What this means is that if you get into a supportive conversation about your mate's little and big triumphs, you are not only engaging in a relationship-building exercise but you are also giving her a nice little chemical surge of oxytocin. You are The Man, yes.

So now you know where that old concept of "chatting her up" came from and why it works often enough for us hunter-gatherers to go on doing it.

But men like to be praised too, ladies. Some enthusiastic recognition of our triumphs over colleagues, commuters, tough customers, etc will get you a long, long way. And if we pretend we don't care, just don't believe us. Some wise person once said words to the effect that "he who turns away praise is seeking to be praised twice".
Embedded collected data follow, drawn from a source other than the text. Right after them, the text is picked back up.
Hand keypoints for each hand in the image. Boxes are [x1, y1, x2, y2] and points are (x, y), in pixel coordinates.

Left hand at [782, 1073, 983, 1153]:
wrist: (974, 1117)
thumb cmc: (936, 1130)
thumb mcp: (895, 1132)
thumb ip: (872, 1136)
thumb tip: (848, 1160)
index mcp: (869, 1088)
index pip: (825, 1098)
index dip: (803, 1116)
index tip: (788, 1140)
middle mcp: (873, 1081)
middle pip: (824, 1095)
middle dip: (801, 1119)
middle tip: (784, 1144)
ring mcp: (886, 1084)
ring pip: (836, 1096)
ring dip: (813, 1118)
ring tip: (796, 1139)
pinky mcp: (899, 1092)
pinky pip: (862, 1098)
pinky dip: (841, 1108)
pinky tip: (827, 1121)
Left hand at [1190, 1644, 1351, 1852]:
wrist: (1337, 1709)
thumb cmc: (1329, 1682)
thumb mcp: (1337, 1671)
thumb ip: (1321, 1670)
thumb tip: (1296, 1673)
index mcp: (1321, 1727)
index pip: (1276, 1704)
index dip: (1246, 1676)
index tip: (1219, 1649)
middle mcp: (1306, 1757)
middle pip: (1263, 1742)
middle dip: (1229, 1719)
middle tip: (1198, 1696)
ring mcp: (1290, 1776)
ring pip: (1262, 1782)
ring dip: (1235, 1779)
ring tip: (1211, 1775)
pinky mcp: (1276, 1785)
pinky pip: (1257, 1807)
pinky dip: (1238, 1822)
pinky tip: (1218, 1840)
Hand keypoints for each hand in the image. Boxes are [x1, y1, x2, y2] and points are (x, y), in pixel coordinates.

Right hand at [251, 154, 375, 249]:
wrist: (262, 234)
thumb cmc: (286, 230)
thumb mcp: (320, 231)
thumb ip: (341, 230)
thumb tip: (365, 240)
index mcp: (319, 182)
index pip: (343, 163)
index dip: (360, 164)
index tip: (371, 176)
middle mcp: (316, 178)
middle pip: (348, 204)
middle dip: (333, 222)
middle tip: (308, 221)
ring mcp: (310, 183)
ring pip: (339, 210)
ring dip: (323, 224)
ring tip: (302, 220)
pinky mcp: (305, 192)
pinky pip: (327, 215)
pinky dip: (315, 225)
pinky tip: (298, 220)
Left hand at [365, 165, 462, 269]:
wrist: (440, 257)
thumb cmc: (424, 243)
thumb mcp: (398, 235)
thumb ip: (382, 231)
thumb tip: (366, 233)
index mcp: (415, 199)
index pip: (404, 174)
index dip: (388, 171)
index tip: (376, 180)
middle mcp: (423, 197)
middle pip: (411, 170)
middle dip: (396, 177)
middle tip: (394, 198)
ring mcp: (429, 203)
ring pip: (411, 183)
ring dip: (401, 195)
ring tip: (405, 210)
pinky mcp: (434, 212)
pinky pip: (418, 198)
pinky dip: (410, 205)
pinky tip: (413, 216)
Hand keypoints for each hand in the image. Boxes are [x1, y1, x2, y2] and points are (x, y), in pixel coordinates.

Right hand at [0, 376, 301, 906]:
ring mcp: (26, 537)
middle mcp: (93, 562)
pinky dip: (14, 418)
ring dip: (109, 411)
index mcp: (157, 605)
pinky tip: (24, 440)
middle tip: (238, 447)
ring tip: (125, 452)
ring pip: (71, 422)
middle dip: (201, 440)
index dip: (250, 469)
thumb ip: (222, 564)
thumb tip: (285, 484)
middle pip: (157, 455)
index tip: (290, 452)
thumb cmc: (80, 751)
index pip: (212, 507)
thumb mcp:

In a psychological theory called transactional analysis, this sort of thing is called "stroking", which has nothing to do with Fianna Fáil. It refers to all those opportunities you have to acknowledge somebody else and have them acknowledge you. A little praise, even a smile, a wave or a nod can provide some much-needed stroking and help people to feel good.

So try it out over Christmas and see what happens. Do a little stroking and wait for her to purr.

Padraig O'Morain is a journalist and counsellor accredited by the Irish Association for Counselling and Psychotherapy.